The entries below contain a stretch that opens with the line containing "11: (193, 675, 4.30)" and closes with the line containing "48: (374, 140, 33.61)"; set down that stretch exactly, both ends included, and nothing else.

Materials provided Start Marker

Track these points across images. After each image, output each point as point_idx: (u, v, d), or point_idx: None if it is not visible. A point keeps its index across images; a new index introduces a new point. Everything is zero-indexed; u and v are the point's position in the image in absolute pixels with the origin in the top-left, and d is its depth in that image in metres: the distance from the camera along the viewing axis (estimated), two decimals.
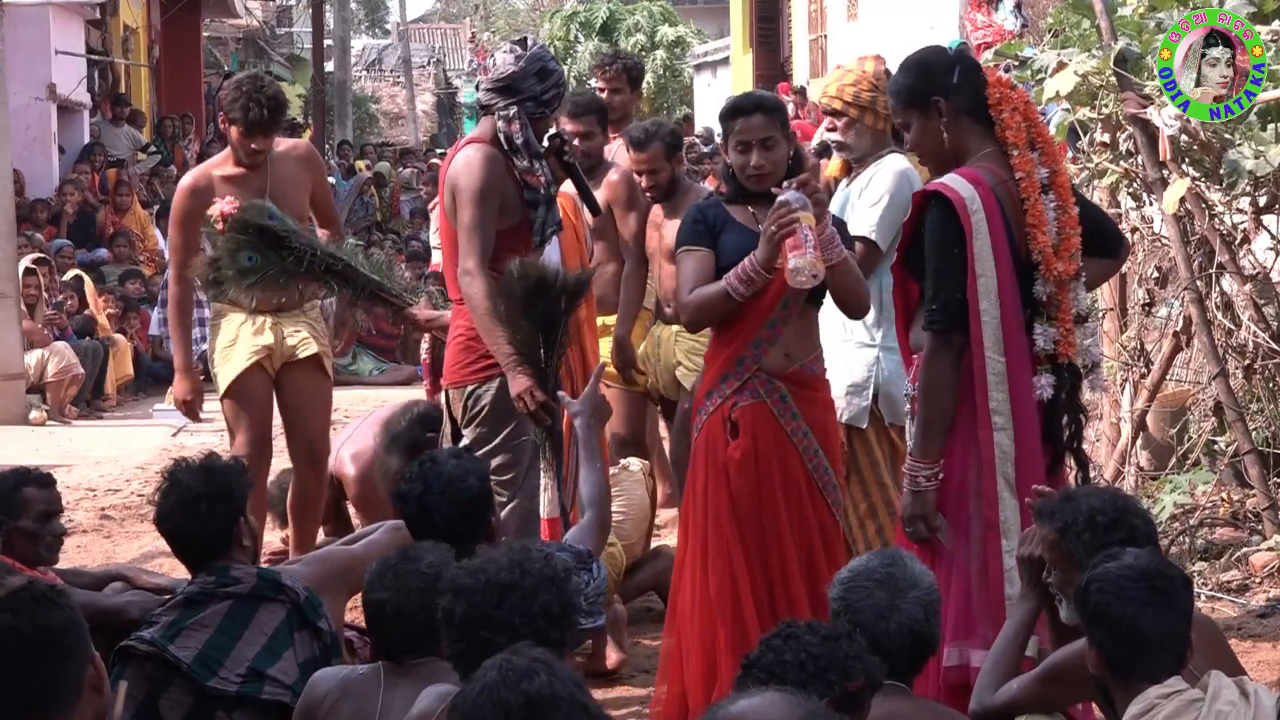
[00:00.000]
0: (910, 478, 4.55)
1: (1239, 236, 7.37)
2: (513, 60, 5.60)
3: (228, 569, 4.41)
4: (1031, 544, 4.01)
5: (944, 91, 4.56)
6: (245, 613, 4.38)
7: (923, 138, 4.63)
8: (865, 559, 3.83)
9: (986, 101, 4.58)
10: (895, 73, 4.81)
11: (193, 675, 4.30)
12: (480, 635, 3.27)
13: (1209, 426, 7.62)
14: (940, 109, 4.56)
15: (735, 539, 5.12)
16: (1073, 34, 7.64)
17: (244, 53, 34.27)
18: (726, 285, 5.04)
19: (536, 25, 37.63)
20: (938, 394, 4.50)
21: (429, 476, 4.36)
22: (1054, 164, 4.61)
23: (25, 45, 16.45)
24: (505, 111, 5.58)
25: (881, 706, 3.42)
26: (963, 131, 4.58)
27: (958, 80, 4.58)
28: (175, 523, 4.44)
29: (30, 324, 13.32)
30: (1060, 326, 4.55)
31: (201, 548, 4.43)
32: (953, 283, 4.46)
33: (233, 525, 4.46)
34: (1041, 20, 13.30)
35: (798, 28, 24.32)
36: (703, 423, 5.21)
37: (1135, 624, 3.42)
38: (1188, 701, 3.38)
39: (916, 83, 4.61)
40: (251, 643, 4.35)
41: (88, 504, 9.51)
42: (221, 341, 7.09)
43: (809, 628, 3.28)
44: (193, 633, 4.35)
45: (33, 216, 15.94)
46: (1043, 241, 4.52)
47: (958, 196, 4.47)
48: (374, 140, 33.61)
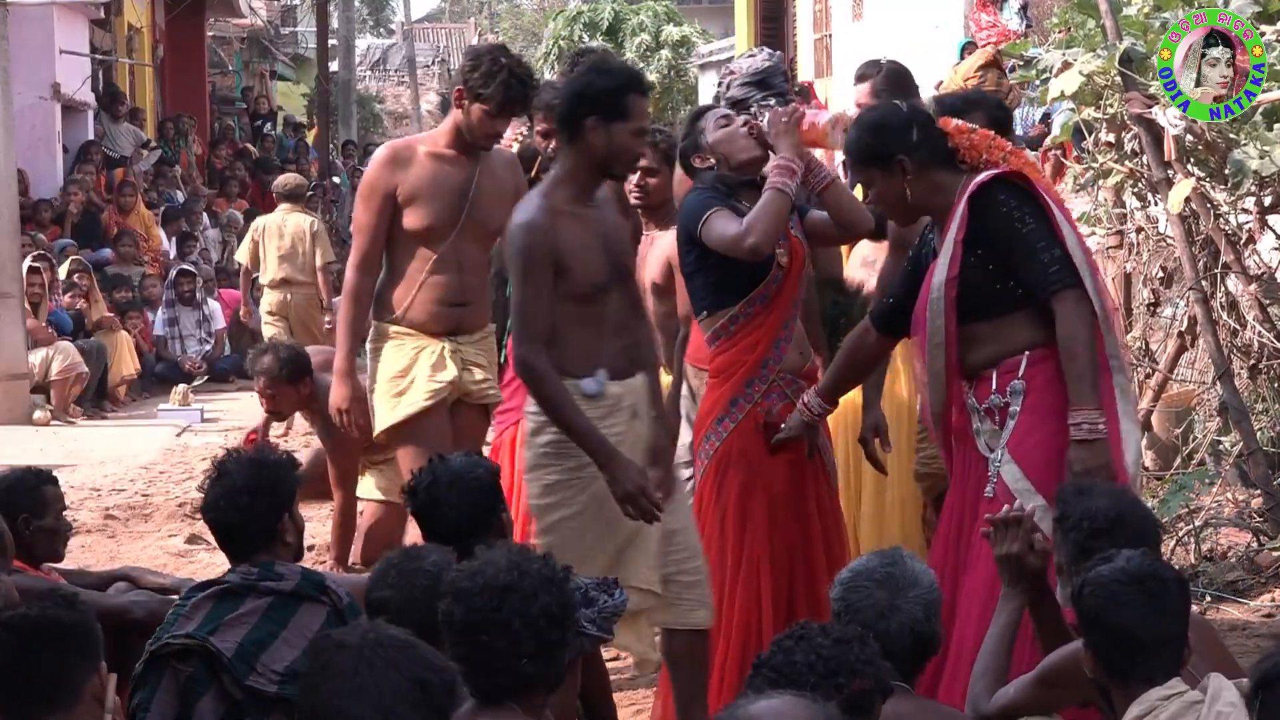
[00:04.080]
0: (1089, 429, 4.47)
1: (1244, 236, 7.37)
2: (765, 57, 5.94)
3: (271, 564, 4.40)
4: (1011, 541, 4.00)
5: (906, 150, 4.66)
6: (286, 611, 4.33)
7: (886, 193, 4.72)
8: (865, 559, 3.83)
9: (948, 147, 4.68)
10: (851, 130, 4.85)
11: (233, 670, 4.27)
12: (480, 639, 3.28)
13: (1214, 427, 7.61)
14: (905, 167, 4.65)
15: (765, 552, 5.17)
16: (1078, 34, 7.63)
17: (248, 52, 34.24)
18: (775, 185, 5.11)
19: (541, 25, 37.62)
20: (1088, 346, 4.54)
21: (438, 470, 4.37)
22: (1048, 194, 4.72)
23: (29, 45, 16.43)
24: (765, 103, 5.71)
25: (884, 707, 3.41)
26: (930, 182, 4.67)
27: (916, 138, 4.67)
28: (217, 512, 4.41)
29: (34, 323, 13.33)
30: None
31: (242, 540, 4.40)
32: (1053, 244, 4.55)
33: (276, 520, 4.41)
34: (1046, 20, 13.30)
35: (802, 27, 24.29)
36: (730, 431, 5.21)
37: (1130, 628, 3.43)
38: (1188, 703, 3.37)
39: (876, 144, 4.71)
40: (291, 643, 4.30)
41: (92, 504, 9.51)
42: (388, 369, 6.00)
43: (821, 630, 3.26)
44: (231, 627, 4.29)
45: (36, 216, 15.94)
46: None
47: (1019, 175, 4.59)
48: (378, 140, 33.63)
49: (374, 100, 46.31)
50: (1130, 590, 3.43)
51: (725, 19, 31.67)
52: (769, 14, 26.19)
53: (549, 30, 33.94)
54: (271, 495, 4.40)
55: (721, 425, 5.24)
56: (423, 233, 5.93)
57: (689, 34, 32.11)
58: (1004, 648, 3.99)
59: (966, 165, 4.67)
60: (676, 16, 32.78)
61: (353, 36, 37.78)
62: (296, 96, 38.46)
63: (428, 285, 5.95)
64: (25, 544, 5.11)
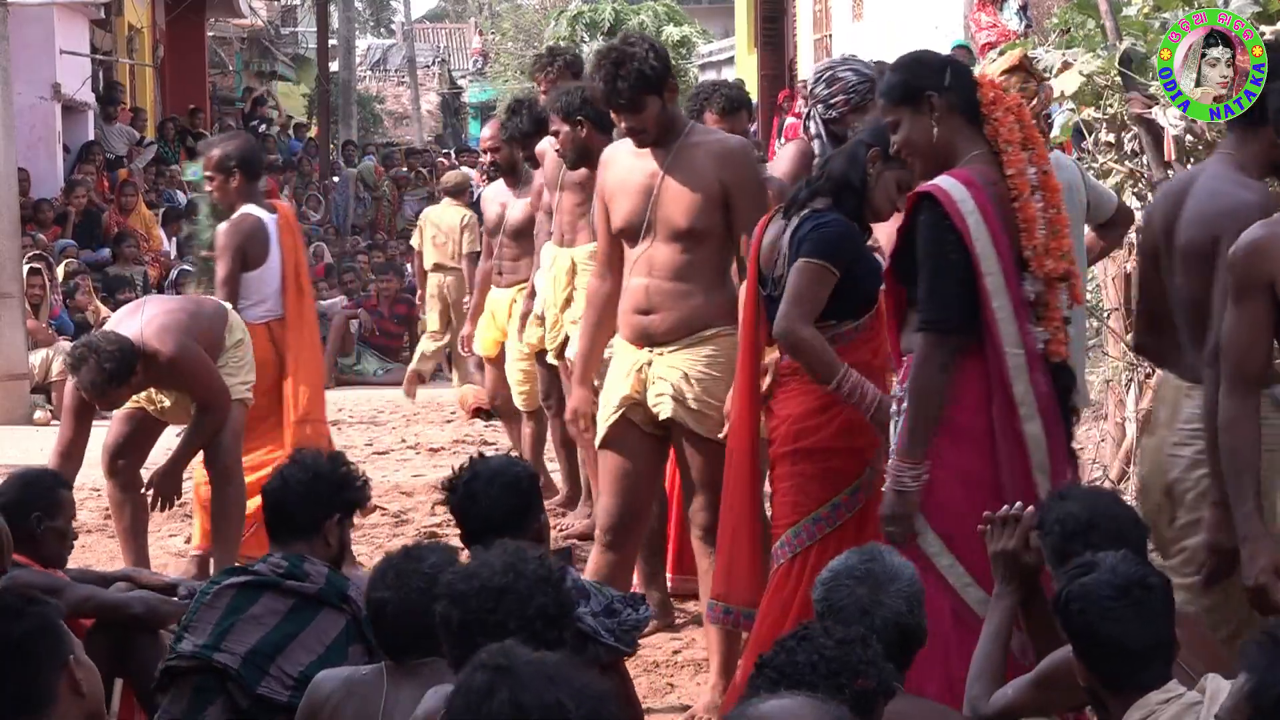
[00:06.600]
0: (895, 478, 4.53)
1: None
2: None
3: (302, 560, 4.42)
4: (1005, 539, 4.00)
5: (937, 88, 4.57)
6: (306, 615, 4.38)
7: (913, 133, 4.62)
8: (844, 557, 3.83)
9: (978, 103, 4.59)
10: (887, 72, 4.82)
11: (241, 679, 4.29)
12: (477, 641, 3.27)
13: None
14: (933, 104, 4.57)
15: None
16: (1078, 34, 7.63)
17: (249, 52, 34.25)
18: (839, 377, 4.97)
19: (542, 25, 37.60)
20: (928, 396, 4.50)
21: (477, 466, 4.39)
22: (1044, 165, 4.63)
23: (30, 45, 16.44)
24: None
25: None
26: (953, 130, 4.58)
27: (949, 80, 4.60)
28: (275, 489, 4.56)
29: (35, 323, 13.33)
30: (1049, 325, 4.56)
31: (288, 524, 4.52)
32: (949, 284, 4.46)
33: (324, 517, 4.50)
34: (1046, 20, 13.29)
35: (803, 28, 24.29)
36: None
37: (1121, 640, 3.42)
38: (1187, 705, 3.37)
39: (909, 78, 4.63)
40: (308, 647, 4.33)
41: (92, 504, 9.49)
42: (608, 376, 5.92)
43: (825, 630, 3.26)
44: (246, 628, 4.34)
45: (37, 217, 15.94)
46: (1036, 240, 4.52)
47: (948, 196, 4.47)
48: (378, 140, 33.62)
49: (374, 100, 46.29)
50: (1118, 603, 3.42)
51: (725, 19, 31.68)
52: (769, 14, 26.18)
53: (549, 30, 33.93)
54: (327, 494, 4.51)
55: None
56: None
57: (689, 34, 32.10)
58: (999, 648, 3.99)
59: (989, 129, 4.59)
60: (677, 16, 32.78)
61: (353, 36, 37.78)
62: (296, 96, 38.46)
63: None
64: (36, 542, 5.14)
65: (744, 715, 2.57)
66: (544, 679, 2.57)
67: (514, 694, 2.55)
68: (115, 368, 6.69)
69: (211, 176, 7.71)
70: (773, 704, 2.58)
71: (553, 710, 2.54)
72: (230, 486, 7.28)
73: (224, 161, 7.64)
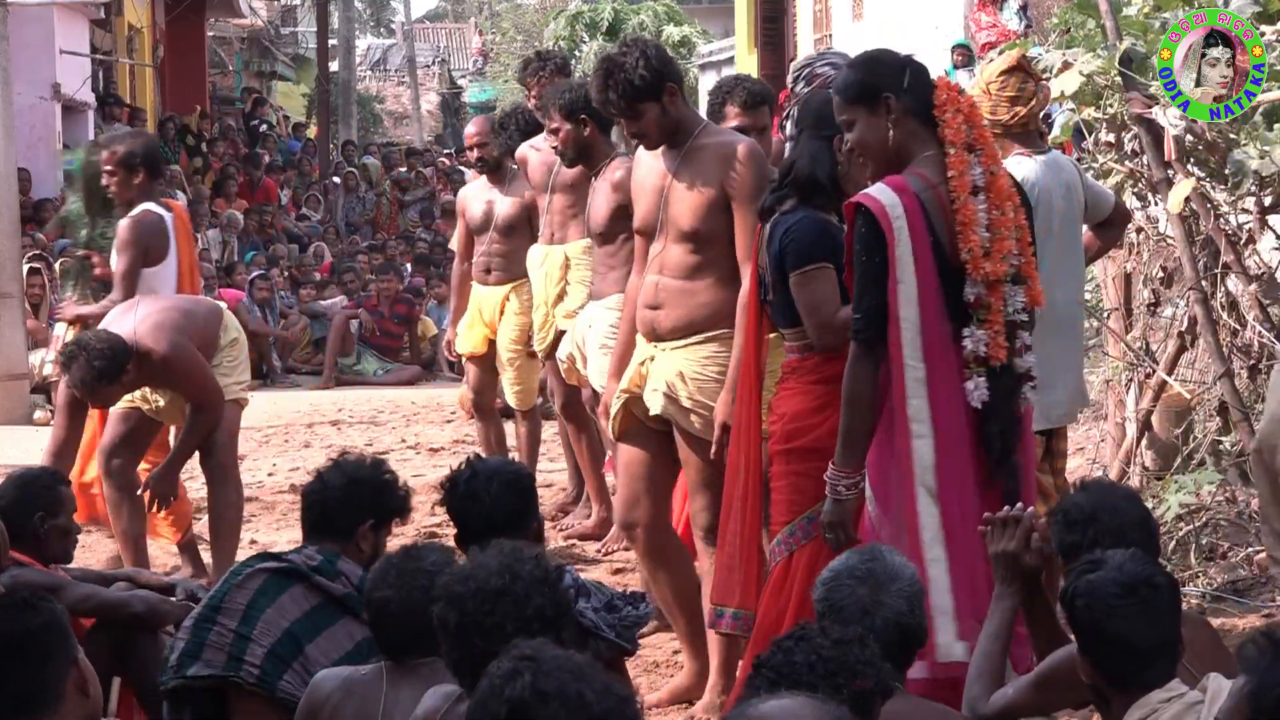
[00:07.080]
0: (830, 486, 4.57)
1: (1244, 236, 7.36)
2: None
3: (335, 559, 4.43)
4: (1005, 540, 4.00)
5: (895, 90, 4.54)
6: (328, 617, 4.38)
7: (867, 134, 4.58)
8: (844, 557, 3.82)
9: (933, 105, 4.56)
10: (844, 69, 4.80)
11: (263, 685, 4.29)
12: (475, 643, 3.27)
13: (1214, 426, 7.61)
14: (890, 106, 4.53)
15: None
16: (1078, 34, 7.63)
17: (249, 52, 34.26)
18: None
19: (542, 25, 37.61)
20: (858, 403, 4.50)
21: (476, 466, 4.39)
22: (993, 166, 4.56)
23: (30, 45, 16.45)
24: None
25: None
26: (909, 133, 4.54)
27: (908, 82, 4.55)
28: (314, 490, 4.57)
29: (35, 323, 13.34)
30: (990, 329, 4.48)
31: (323, 521, 4.52)
32: (874, 292, 4.46)
33: (358, 521, 4.50)
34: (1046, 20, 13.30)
35: (803, 28, 24.30)
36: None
37: (1127, 638, 3.43)
38: (1188, 704, 3.37)
39: (867, 78, 4.59)
40: (326, 651, 4.32)
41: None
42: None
43: (822, 630, 3.26)
44: (271, 620, 4.34)
45: (37, 217, 15.95)
46: (972, 242, 4.48)
47: (878, 204, 4.45)
48: (378, 140, 33.63)
49: (374, 100, 46.30)
50: (1125, 601, 3.43)
51: (725, 19, 31.67)
52: (769, 14, 26.17)
53: (549, 30, 33.95)
54: (365, 498, 4.52)
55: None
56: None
57: (689, 34, 32.14)
58: (999, 648, 3.98)
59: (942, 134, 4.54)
60: (677, 16, 32.82)
61: (353, 36, 37.79)
62: (296, 96, 38.47)
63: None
64: (39, 541, 5.15)
65: (743, 715, 2.57)
66: (568, 672, 2.60)
67: (536, 680, 2.58)
68: (105, 366, 6.65)
69: (113, 171, 7.63)
70: (772, 704, 2.58)
71: (573, 701, 2.57)
72: (227, 486, 7.28)
73: (129, 158, 7.58)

Materials provided End Marker

§ **Exercise response**
11: (193, 675, 4.30)
12: (480, 635, 3.27)
13: (1209, 426, 7.62)
14: (940, 109, 4.56)
15: (735, 539, 5.12)
16: (1073, 34, 7.64)
17: (244, 53, 34.27)
18: (726, 285, 5.04)
19: (536, 25, 37.63)
20: (938, 394, 4.50)
21: (429, 476, 4.36)
22: (1054, 164, 4.61)
23: (25, 45, 16.45)
24: (505, 111, 5.58)
25: (881, 706, 3.42)
26: (963, 131, 4.58)
27: (958, 80, 4.58)
28: (175, 523, 4.44)
29: (30, 324, 13.32)
30: (1060, 326, 4.55)
31: (201, 548, 4.43)
32: (953, 283, 4.46)
33: (233, 525, 4.46)
34: (1041, 20, 13.30)
35: (798, 28, 24.32)
36: (703, 423, 5.21)
37: (1135, 624, 3.42)
38: (1188, 701, 3.38)
39: (916, 83, 4.61)
40: (251, 643, 4.35)
41: (88, 504, 9.51)
42: (221, 341, 7.09)
43: (809, 628, 3.28)
44: (193, 633, 4.35)
45: (33, 216, 15.94)
46: (1043, 241, 4.52)
47: (958, 196, 4.47)
48: (374, 140, 33.61)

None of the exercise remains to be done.